Evan Agostini/Invision/AP
Joan Rivers is dead at age of 81, reports NBC News.
The controversial comedian and "Fashion Police" co-host" was
rushed to Mount Sinai hospital in New York on Aug. 28 after she
stopped breathing during a surgery on her vocal chords at a clinic, TMZ first reported.
Rivers remained in hospital and was kept on life support as her condition fluctuation,
moving in and out of intensive care throughout the week.
Rivers was born in Brooklyn, New York, in 1933, and graduated from Barnard College in 1954. She got her start in show business in the late 1950s appearing in off-Broadways plays and performing standup routines in comedy clubs in Greenwich Village in the 1960s.
Her first big break came in 1965, when she made her first appearance on "The Tonight Show Starring Johnny Carson." She landed her first syndicated talk show, "The Joan Rivers Show," which last one season, in 1968 and continued to shoot to fame with appearances on "The Tonight Show" and "
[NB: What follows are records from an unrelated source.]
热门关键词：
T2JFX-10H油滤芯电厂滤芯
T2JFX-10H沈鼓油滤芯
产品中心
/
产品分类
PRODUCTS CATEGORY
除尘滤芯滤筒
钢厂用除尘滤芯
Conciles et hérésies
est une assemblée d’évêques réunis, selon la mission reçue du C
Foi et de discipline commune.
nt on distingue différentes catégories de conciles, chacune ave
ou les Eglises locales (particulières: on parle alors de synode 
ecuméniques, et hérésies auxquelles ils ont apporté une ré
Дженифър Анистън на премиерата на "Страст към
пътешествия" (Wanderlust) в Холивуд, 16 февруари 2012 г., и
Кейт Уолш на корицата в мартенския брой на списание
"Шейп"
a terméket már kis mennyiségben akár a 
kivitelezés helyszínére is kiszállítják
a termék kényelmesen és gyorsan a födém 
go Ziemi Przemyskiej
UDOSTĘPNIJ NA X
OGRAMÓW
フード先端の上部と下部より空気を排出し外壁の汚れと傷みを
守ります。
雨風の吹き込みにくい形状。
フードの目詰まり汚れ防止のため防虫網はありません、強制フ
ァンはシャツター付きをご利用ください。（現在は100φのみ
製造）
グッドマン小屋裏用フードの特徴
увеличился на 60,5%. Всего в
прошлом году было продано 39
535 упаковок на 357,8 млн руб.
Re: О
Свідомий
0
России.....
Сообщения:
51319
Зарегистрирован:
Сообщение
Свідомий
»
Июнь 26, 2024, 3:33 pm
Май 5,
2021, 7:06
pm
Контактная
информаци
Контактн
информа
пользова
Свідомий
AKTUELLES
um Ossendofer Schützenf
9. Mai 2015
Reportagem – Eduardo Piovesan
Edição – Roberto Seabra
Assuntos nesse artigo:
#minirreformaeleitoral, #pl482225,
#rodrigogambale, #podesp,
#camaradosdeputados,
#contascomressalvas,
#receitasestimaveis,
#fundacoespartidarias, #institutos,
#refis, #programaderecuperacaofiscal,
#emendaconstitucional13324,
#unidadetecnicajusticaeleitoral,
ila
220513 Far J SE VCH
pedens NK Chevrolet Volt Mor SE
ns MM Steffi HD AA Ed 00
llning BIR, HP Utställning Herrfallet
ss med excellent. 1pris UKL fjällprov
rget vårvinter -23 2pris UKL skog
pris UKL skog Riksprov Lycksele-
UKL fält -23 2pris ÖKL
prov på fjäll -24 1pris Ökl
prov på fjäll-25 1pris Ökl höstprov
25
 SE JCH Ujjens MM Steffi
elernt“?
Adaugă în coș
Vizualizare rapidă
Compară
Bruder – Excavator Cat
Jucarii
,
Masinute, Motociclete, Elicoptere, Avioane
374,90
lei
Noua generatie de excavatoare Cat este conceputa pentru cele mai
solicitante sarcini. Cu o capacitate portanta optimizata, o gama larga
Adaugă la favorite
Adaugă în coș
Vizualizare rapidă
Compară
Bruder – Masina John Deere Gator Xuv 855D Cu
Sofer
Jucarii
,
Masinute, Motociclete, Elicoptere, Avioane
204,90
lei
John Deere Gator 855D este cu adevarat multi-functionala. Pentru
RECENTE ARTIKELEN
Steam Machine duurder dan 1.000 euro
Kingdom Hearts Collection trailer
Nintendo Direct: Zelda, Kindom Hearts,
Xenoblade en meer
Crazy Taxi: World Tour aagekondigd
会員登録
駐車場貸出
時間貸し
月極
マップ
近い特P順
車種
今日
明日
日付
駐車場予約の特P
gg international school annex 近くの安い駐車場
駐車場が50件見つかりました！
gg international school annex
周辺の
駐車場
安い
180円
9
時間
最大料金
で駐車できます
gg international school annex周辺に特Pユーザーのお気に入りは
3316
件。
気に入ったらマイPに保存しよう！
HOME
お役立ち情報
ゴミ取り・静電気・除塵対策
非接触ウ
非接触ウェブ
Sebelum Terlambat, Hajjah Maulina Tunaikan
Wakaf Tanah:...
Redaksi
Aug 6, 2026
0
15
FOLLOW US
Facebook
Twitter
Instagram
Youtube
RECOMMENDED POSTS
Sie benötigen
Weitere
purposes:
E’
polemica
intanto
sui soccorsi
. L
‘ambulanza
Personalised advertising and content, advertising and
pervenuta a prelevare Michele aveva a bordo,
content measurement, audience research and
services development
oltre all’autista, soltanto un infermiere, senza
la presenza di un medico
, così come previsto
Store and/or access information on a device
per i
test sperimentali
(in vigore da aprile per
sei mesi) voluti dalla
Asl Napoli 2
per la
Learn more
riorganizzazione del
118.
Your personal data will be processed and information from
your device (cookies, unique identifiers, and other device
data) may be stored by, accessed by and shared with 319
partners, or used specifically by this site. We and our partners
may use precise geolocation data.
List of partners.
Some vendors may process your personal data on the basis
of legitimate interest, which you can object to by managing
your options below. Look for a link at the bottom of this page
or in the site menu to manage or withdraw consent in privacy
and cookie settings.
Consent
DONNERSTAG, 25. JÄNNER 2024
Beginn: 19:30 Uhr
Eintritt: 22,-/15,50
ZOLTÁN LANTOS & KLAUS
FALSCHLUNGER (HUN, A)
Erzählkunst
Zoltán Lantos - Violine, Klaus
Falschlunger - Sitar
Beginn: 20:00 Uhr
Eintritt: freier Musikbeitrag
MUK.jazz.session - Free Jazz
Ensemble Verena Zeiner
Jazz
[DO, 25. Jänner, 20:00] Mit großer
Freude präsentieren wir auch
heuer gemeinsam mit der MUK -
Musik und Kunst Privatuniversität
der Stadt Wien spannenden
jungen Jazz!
The Ed Sullivan Show." In the 1970s her star power continued to grow appearing on more variety shows, and 1978 she wrote and directed "Rabbit Test," starring Billy Crystal.
In 1987 she hosted the season-long "The Late Show Starring Joan Rivers," and in 1989 came back to daytime TV with "The Joan Rivers Show."
Rivers had accomplished an incredible amount in her life, but she is perhaps best known for her
presence on the red carpet. Joan and her daughter Melissa Rivers "revolutionized the red carpet from a runway -- with little celebrity-reporter interaction -- into its own brand of entertainment that, for many, was just as interesting as the awards ceremony that followed," according to Vanity Fair.
The duo reported on and somewhat terrorized celebrities on the red carpet asking
everyone "Who are you wearing?" from 1996 until around 2004. Rivers focused all of her take-no-prisoners judgements for celebrity fashion on her E! series "Fashion Police," which launched in 2002, and has
given the world segments called, "Starlet Or Streetwalker." Rivers was first married in
1955 to James Sanger, but had the marriage annulled six months later. River's then married Edgar Rosenberg in 1965, and together they welcomed a daughter, Melissa, in 1968.
Rosenberg committed suicide in 1987. In 1994, Joan and her daughter would later star as themselves in "
Tears and Laughter: The Joan and Melissa Rivers Story," which People magazine called "a "grotesque TV movie that depicts their falling out and eventual rapprochement after the suicide of husband and father Edgar Rosenberg."